LETTRE XIV.
Usbek
au même.
Comme le peuple grossissoit tous les jours, les Troglodites crurent qu’il étoit à
propos de se choisir un Roi : ils convinrent qu’il falloit deferer la
couronne à celui, qui étoit le plus juste ; & ils jetterent tous les
yeux sur un vieillard venerable par son âge, & par une longue vertu :
il n’avoit pas voulu se trouver à cette assemblée ; il s’étoit retiré dans
sa maison, le cœur serré de tristesse
1
.
Lorsqu’on lui envoya des deputés pour lui apprendre le choix, qu’on avoit fait de
lui : A Dieu ne plaise, dit-il, que je fasse ce tort aux Troglodites, que
l’on puisse croire qu’il n’y a personne parmi eux de plus juste que moi :
vous me deferez la couronne, & si vous le voulez absolument, il faudra bien
que je la prenne : mais comptez que je mourrai de douleur, d’avoir vû en
naissant les Troglodites libres, & de les voir aujourdhui assujettis.

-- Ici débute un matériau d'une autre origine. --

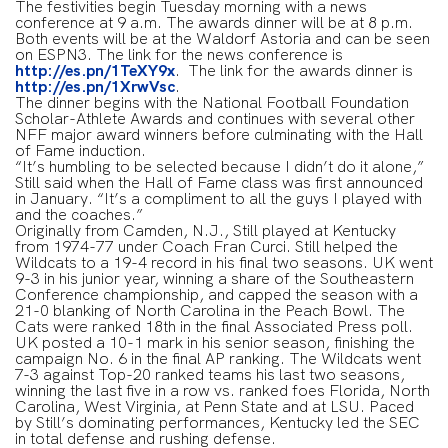
The festivities begin Tuesday morning with a news
conference at 9 a.m. The awards dinner will be at 8 p.m.
Both events will be at the Waldorf Astoria and can be seen
on ESPN3. The link for the news conference is
http://es.pn/1TeXY9x
. The link for the awards dinner is
http://es.pn/1XrwVsc
.
The dinner begins with the National Football Foundation
Scholar-Athlete Awards and continues with several other
NFF major award winners before culminating with the Hall
of Fame induction.
“It’s humbling to be selected because I didn’t do it alone,”
Still said when the Hall of Fame class was first announced
in January. “It’s a compliment to all the guys I played with
and the coaches.”
Originally from Camden, N.J., Still played at Kentucky
from 1974-77 under Coach Fran Curci. Still helped the
Wildcats to a 19-4 record in his final two seasons. UK went
9-3 in his junior year, winning a share of the Southeastern
Conference championship, and capped the season with a
21-0 blanking of North Carolina in the Peach Bowl. The
Cats were ranked 18th in the final Associated Press poll.
UK posted a 10-1 mark in his senior season, finishing the
campaign No. 6 in the final AP ranking. The Wildcats went
7-3 against Top-20 ranked teams his last two seasons,
winning the last five in a row vs. ranked foes Florida, North
Carolina, West Virginia, at Penn State and at LSU. Paced
by Still’s dominating performances, Kentucky led the SEC
in total defense and rushing defense.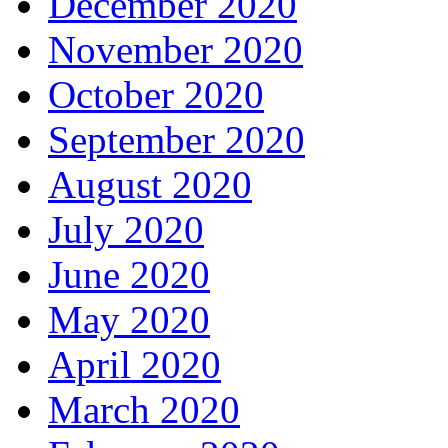
December 2020
November 2020
October 2020
September 2020
August 2020
July 2020
June 2020
May 2020
April 2020
March 2020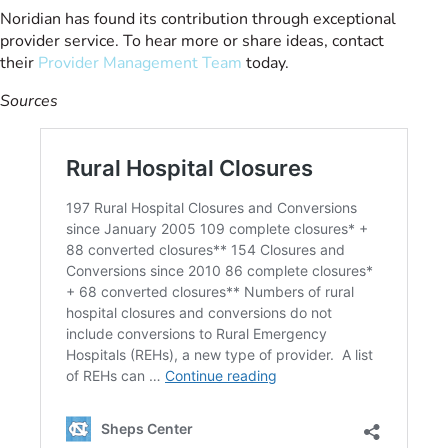
Noridian has found its contribution through exceptional
provider service. To hear more or share ideas, contact
their
Provider Management Team
today.
Sources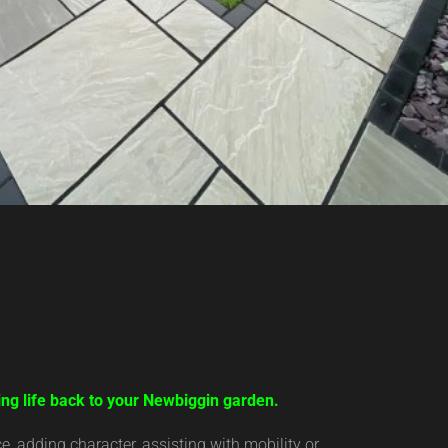
ing life back to your Newbiggin garden.
 adding character, assisting with mobility or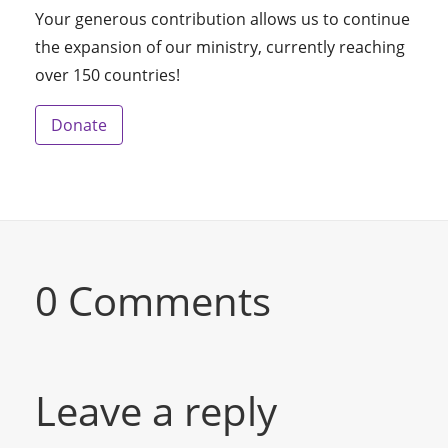
Your generous contribution allows us to continue
the expansion of our ministry, currently reaching
over 150 countries!
Donate
0 Comments
Leave a reply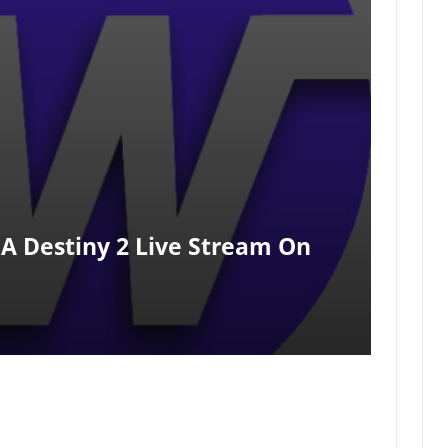
A Destiny 2 Live Stream On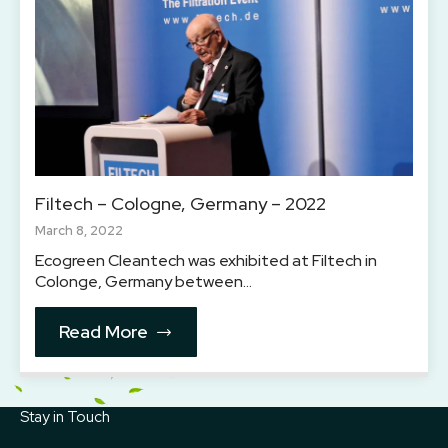
Filtech – Cologne, Germany – 2022
March 8, 2022
Ecogreen Cleantech was exhibited at Filtech in
Colonge, Germany between…
Read More
Stay in Touch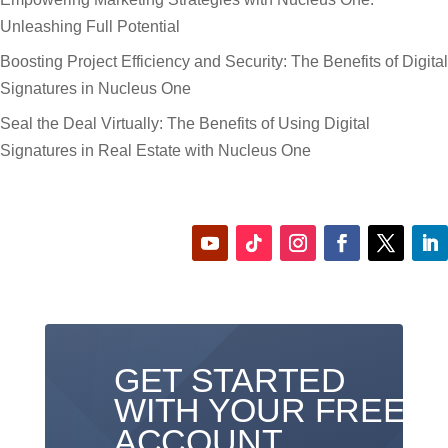
Unleashing Full Potential
Boosting Project Efficiency and Security: The Benefits of Digital
Signatures in Nucleus One
Seal the Deal Virtually: The Benefits of Using Digital
Signatures in Real Estate with Nucleus One
GET STARTED
WITH YOUR FREE
ACCOUNT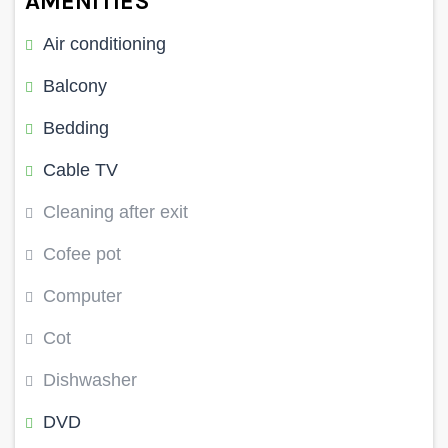
AMENITIES
Air conditioning
Balcony
Bedding
Cable TV
Cleaning after exit
Cofee pot
Computer
Cot
Dishwasher
DVD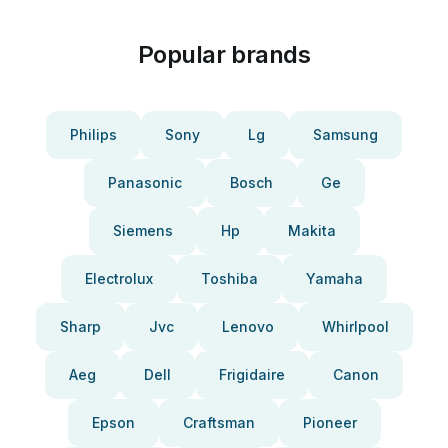
Popular brands
Philips
Sony
Lg
Samsung
Panasonic
Bosch
Ge
Siemens
Hp
Makita
Electrolux
Toshiba
Yamaha
Sharp
Jvc
Lenovo
Whirlpool
Aeg
Dell
Frigidaire
Canon
Epson
Craftsman
Pioneer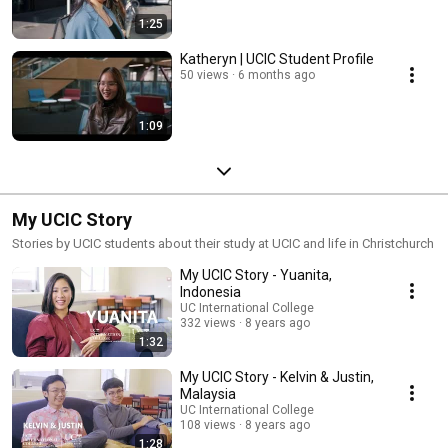
1:25
Katheryn | UCIC Student Profile
50 views
6 months ago
1:09
My UCIC Story
Stories by UCIC students about their study at UCIC and life in Christchurch
My UCIC Story - Yuanita,
Indonesia
UC International College
332 views
8 years ago
1:32
My UCIC Story - Kelvin & Justin,
Malaysia
UC International College
108 views
8 years ago
1:28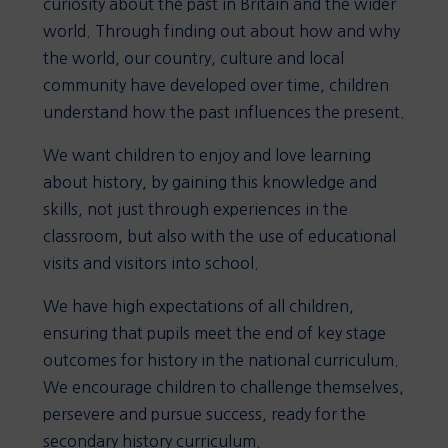
curiosity about the past in Britain and the wider
world. Through finding out about how and why
the world, our country, culture and local
community have developed over time, children
understand how the past influences the present.
We want children to enjoy and love learning
about history, by gaining this knowledge and
skills, not just through experiences in the
classroom, but also with the use of educational
visits and visitors into school.
We have high expectations of all children,
ensuring that pupils meet the end of key stage
outcomes for history in the national curriculum.
We encourage children to challenge themselves,
persevere and pursue success, ready for the
secondary history curriculum.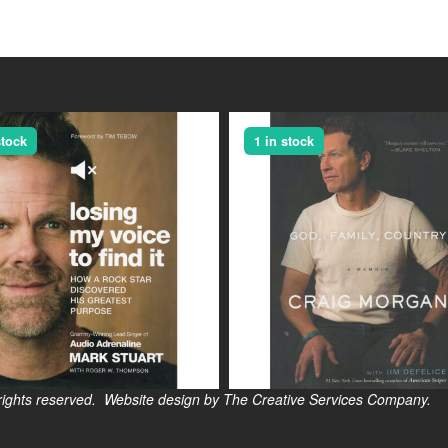
stock
1 in stock
s reserved. Website design by The Creative Services Company.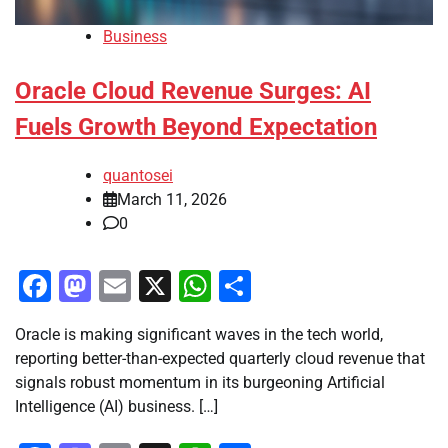
Business
Oracle Cloud Revenue Surges: AI
Fuels Growth Beyond Expectation
quantosei
March 11, 2026
0
Facebook
Mastodon
Email
X
WhatsApp
Share
Oracle is making significant waves in the tech world,
reporting better-than-expected quarterly cloud revenue that
signals robust momentum in its burgeoning Artificial
Intelligence (AI) business. […]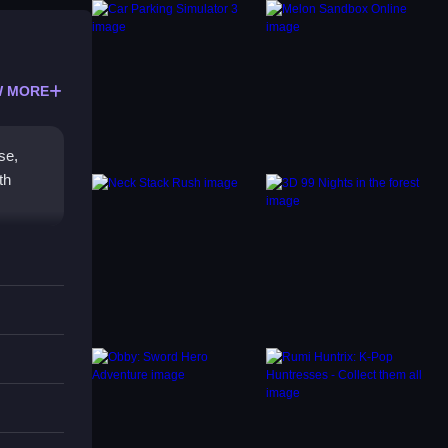
 MORE
se,
th
ge in
dead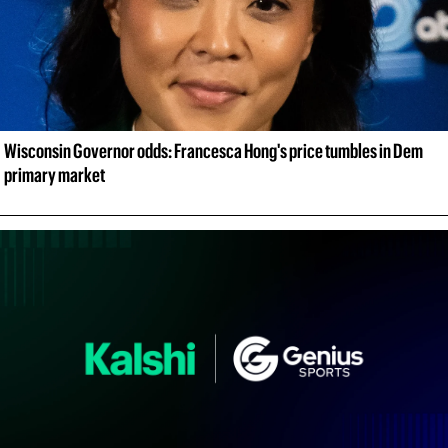
Wisconsin Governor odds: Francesca Hong's price tumbles in Dem 
primary market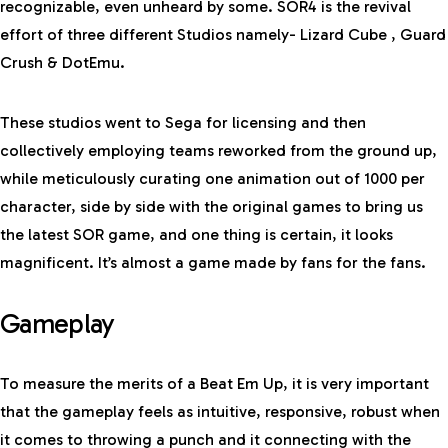
recognizable, even unheard by some. SOR4 is the revival
effort of three different Studios namely- Lizard Cube , Guard
Crush & DotEmu.
These studios went to Sega for licensing and then
collectively employing teams reworked from the ground up,
while meticulously curating one animation out of 1000 per
character, side by side with the original games to bring us
the latest SOR game, and one thing is certain, it looks
magnificent. It’s almost a game made by fans for the fans.
Gameplay
To measure the merits of a Beat Em Up, it is very important
that the gameplay feels as intuitive, responsive, robust when
it comes to throwing a punch and it connecting with the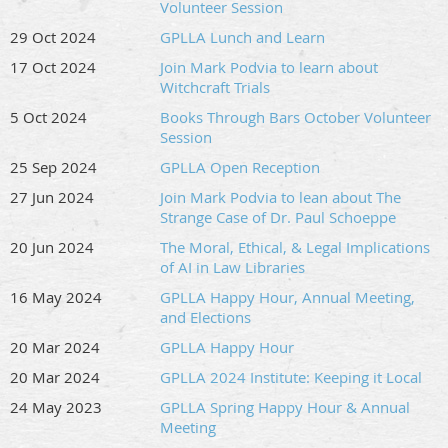
Volunteer Session
29 Oct 2024
GPLLA Lunch and Learn
17 Oct 2024
Join Mark Podvia to learn about
Witchcraft Trials
5 Oct 2024
Books Through Bars October Volunteer
Session
25 Sep 2024
GPLLA Open Reception
27 Jun 2024
Join Mark Podvia to lean about The
Strange Case of Dr. Paul Schoeppe
20 Jun 2024
The Moral, Ethical, & Legal Implications
of AI in Law Libraries
16 May 2024
GPLLA Happy Hour, Annual Meeting,
and Elections
20 Mar 2024
GPLLA Happy Hour
20 Mar 2024
GPLLA 2024 Institute: Keeping it Local
24 May 2023
GPLLA Spring Happy Hour & Annual
Meeting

A ces
mots il se mit à repandre un torrent de larmes : malheureux jour,
disoit-il, & pourquoi ai-je tant vêcu ? Puis il s’écria d’une voix
severe : je vois bien ce que c’est, ô Troglodites : votre vertu
commence à vous peser : dans l’état où vous êtes, n’ayant point de Chef, il
faut que vous soyez vertueux malgré vous ; sans cela vous ne sçauriez
subsister, & vous tomberiez dans le malheur de vos premier Peres : mais
ce joug vous paroît trop dur, vous aimez mieux être soumis à un Prince, &
obéïr à ses Loix moins rigides que vos mœurs
2
: vous sçavez que pour lors vous pourrez contenter votre ambition,
acquerir des richesses, & languir dans une lâche volupté ; & que
pourvû que vous évitiez de tomber dans les grands crimes, vous n’aurez pas
besoin de la Vertu
3
. Il s’arrêta un moment, & ses larmes coulerent plus que jamais. Eh
que pretendez-vous que je fasse ? Comment se peut-il que je commande
quelque chose à un Troglodite ? Voulez-vous qu’il fasse une action
vertueuse, parce que je la lui commande, lui qui la feroit tout de même sans
moi, & par le seul panchant de la nature ? O Troglodites, je suis à la
fin de mes jours, mon sang est glacé dans mes veines ; je vais bien-tôt
revoir vos sacrés ayeux ; pourquoi voulez-vous que je les afflige, &
que je sois obligé de leur dire, que je vous ai laissés sous un autre joug que
celui de la Vertu
4
?
D’Erzéron le 10. de la Lune de Gemmadi 2. 1711.